中国で政府や大手民間企業が個人の信用情報を管理する動きが広がっている。ローンの審査などに活用されるほか、治安維持の狙いもある。
個人の信用情報を政府や企業が一元管理し、個人の日常行動を管理する動きが加速している。デジタル技術の進化で信用情報の収集や分析が容易になり、信用度によって個人の「できること」に大きな格差がつく。「公共料金の支払い遅延を繰り返すと、航空機や鉄道にも乗れず、結婚にも支障を来す」といった事態が現実化しようとしている。
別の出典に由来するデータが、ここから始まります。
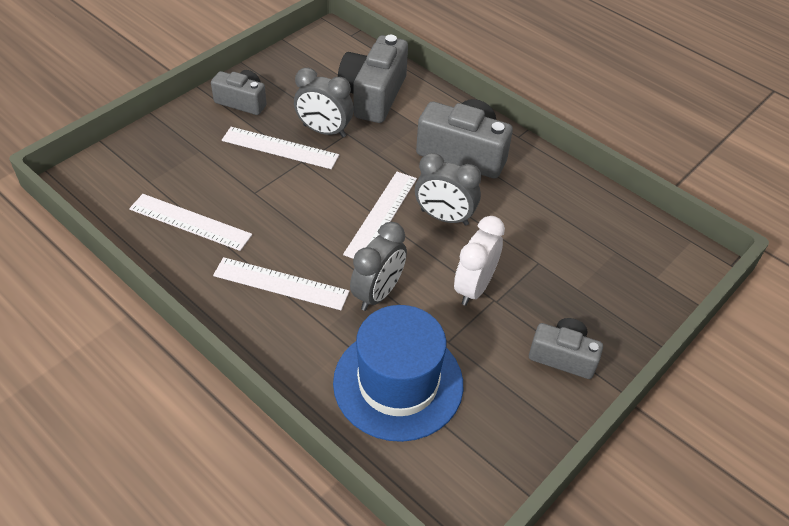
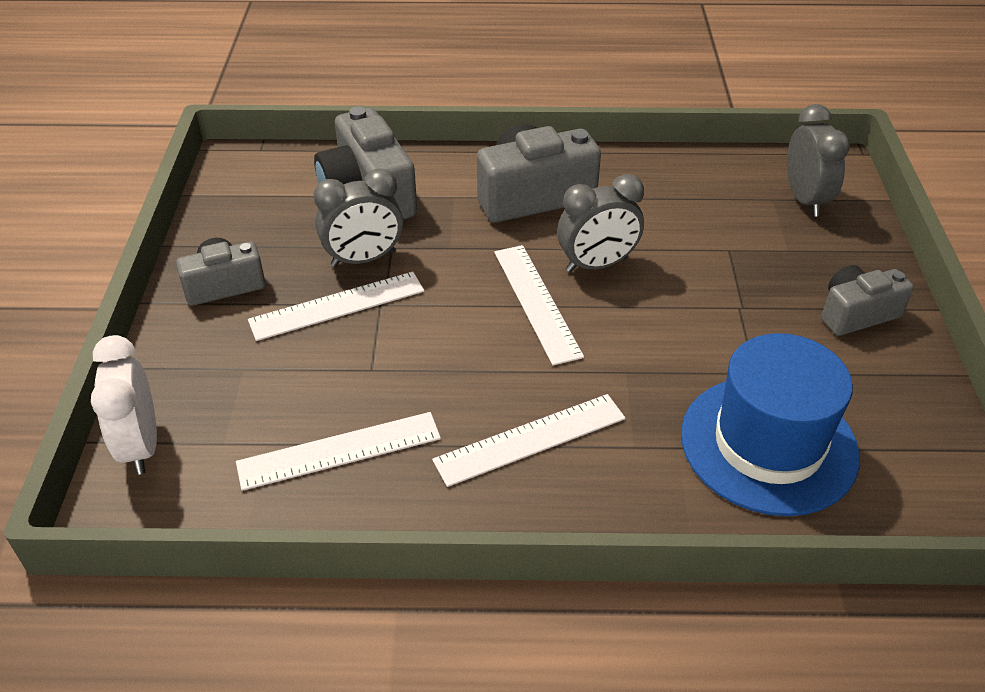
camera: 40 degrees left, 5 degrees down
grey clock [350,222,407,311] -> grey clock moved to [787,104,850,217]
white clock [454,216,505,306] -> white clock moved to [91,335,157,475]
中国国務院は昨年12月、「個人信用体系建設の指導に関する意見」を発表し、社会的信用を失う行動をした個人に対する行動制限を強めると表明した。2016年11月までに航空機や列車の利用に関して問題行為のあった延べ700万人以上に対し、チケットの購入禁止などの措置を実施した。当局は「信用は第二の身分証。失えば外出もままならなくなる」と警告を発している。
こうした既存の政府系信用情報ネットワークに加え、近年、急速に影響力を強めているのが民間企業の信用情報システムだ。その代表例がアリババグループのインターネット決済システム「アリペイ(支付宝)」に付随する信用情報管理システム「芝麻信用」である。